As is usual practice, the proposed bill was then sent to the House of Lords for approval.  

But the Upper House rejected its key provisions and instead recommended changes that were more in line with international standards. 

UN High Commissioner for Human Rights, Michelle Bachelet, said that the Lords’ “resounding rejection” of the bill’s key provisions should send a compelling signal to the UK Government that it does indeed require “significant amendments.” 

Refugee Convention guide 

“I urge the Government and MPs [members of Parliament] in the House of Commons to act on this signal and bring the proposed legislation into conformity with international human rights law and the 1951 Refugee Convention,” said Ms. Bachelet. 
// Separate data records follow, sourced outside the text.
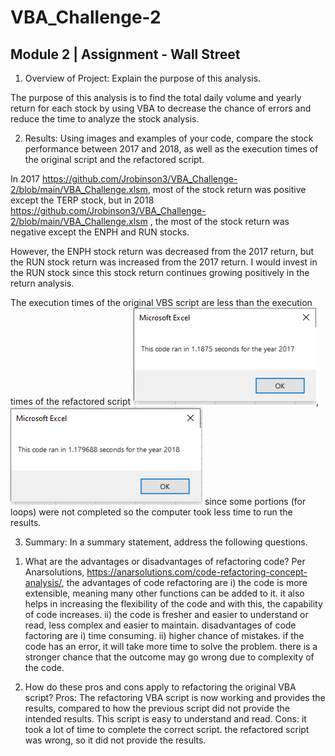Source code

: # VBA_Challenge-2

## Module 2 | Assignment - Wall Street

1. Overview of Project: Explain the purpose of this analysis.

The purpose of this analysis is to find the total daily volume and yearly return for each stock by using VBA to decrease the chance of errors and reduce the time to analyze the stock analysis. 

2. Results: Using images and examples of your code, compare the stock performance between 2017 and 2018, as well as the execution times of the original script and the refactored script.

In 2017 https://github.com/Jrobinson3/VBA_Challenge-2/blob/main/VBA_Challenge.xlsm, most of the stock return was positive except the TERP stock, but in 2018 https://github.com/Jrobinson3/VBA_Challenge-2/blob/main/VBA_Challenge.xlsm , the most of the stock return was negative except the ENPH and RUN stocks. 

However, the ENPH stock return was decreased from the 2017 return, but the RUN stock return was increased from the 2017 return. 
I would invest in the RUN stock since this stock return continues growing positively in the return analysis.  

The execution times of the original VBS script are less than the execution times of the refactored script ![This is an image](https://github.com/Jrobinson3/VBA_Challenge-2/blob/main/VBA_Challenge_2017.PNG), ![This is an image](https://github.com/Jrobinson3/VBA_Challenge-2/blob/main/VBA_Challenge_2018.PNG) since some portions (for loops) were not completed so the computer took less time to run the results. 
 
3. Summary: In a summary statement, address the following questions.
1) What are the advantages or disadvantages of refactoring code? 
Per Anarsolutions, https://anarsolutions.com/code-refactoring-concept-analysis/, the advantages of code refactoring are
i) the code is more extensible, meaning many other functions can be added to it. it also helps in increasing the flexibility of the code and with this, the capability of code increases. 
ii) the code is fresher and easier to understand or read, less complex and easier to maintain. 
disadvantages of code factoring are
i) time consuming.
ii) higher chance of mistakes. if the code has an error, it will take more time to solve the problem. there is a stronger chance that the outcome may go wrong due to complexity of the code. 

2) How do these pros and cons apply to refactoring the original VBA script?
Pros: The refactoring VBA script is now working and provides the results, compared to how the previous script did not provide the intended results. This script is easy to understand and read.
Cons: it took a lot of time to complete the correct script. the refactored script was wrong, so it did not provide the results.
She added that if the current proposals were not amended, the resulting law would “penalize people who enter the UK by irregular means as if they were criminals.” 
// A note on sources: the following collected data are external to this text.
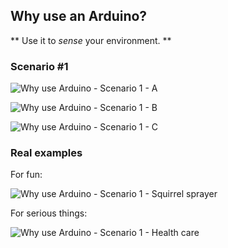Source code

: ## Why use an Arduino?

** Use it to _sense_ your environment. **

### Scenario #1

![Why use Arduino - Scenario 1 - A](images/why_use_arduino-scenario-1a.png)

![Why use Arduino - Scenario 1 - B](images/why_use_arduino-scenario-1b.png)

![Why use Arduino - Scenario 1 - C](images/why_use_arduino-scenario-1c.png)

### Real examples

For fun:

![Why use Arduino - Scenario 1 - Squirrel sprayer](images/why_use_arduino-scenario-1-fun.png)

For serious things:

![Why use Arduino - Scenario 1 - Health care](images/why_use_arduino-scenario-1-serious.png)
Any such development would contravene international law and standards and separate asylum seekers arriving in the UK “into two tiers, violating the right of each person to an individual assessment of their own protection needs,” the High Commissioner insisted. 

Nationality stripped 

In a statement the High Commissioner also warned that “the Bill as originally formulated would allow for British nationals to be deprived of their UK citizenship without notice and in an arbitrary manner, risking increased Statelessness.” 

Ms. Bachelet also highlighted how the proposal “to broadly criminalize those who facilitate irregular migration could punish and deter people from rescuing migrants in distress at sea, potentially resulting in dire consequences, including more tragic loss of life in the Channel.” 

Critics of the UK Government-led reform have expressed concern that the proposals make it easier to prosecute asylum seekers before they have a chance to claim asylum. And they have condemned a scheme to set up offshore processing centres for those seeking international protection in the UK. 

“The proposed offshore processing centres would expose asylum seekers to real risks of forced transfers, extended periods of isolation and deprivation of liberty, violating their human rights and dignity,” Ms. Bachelet insisted. 

In 2021, asylum applications to the UK reached 48,540, according to the UK House of Commons Library.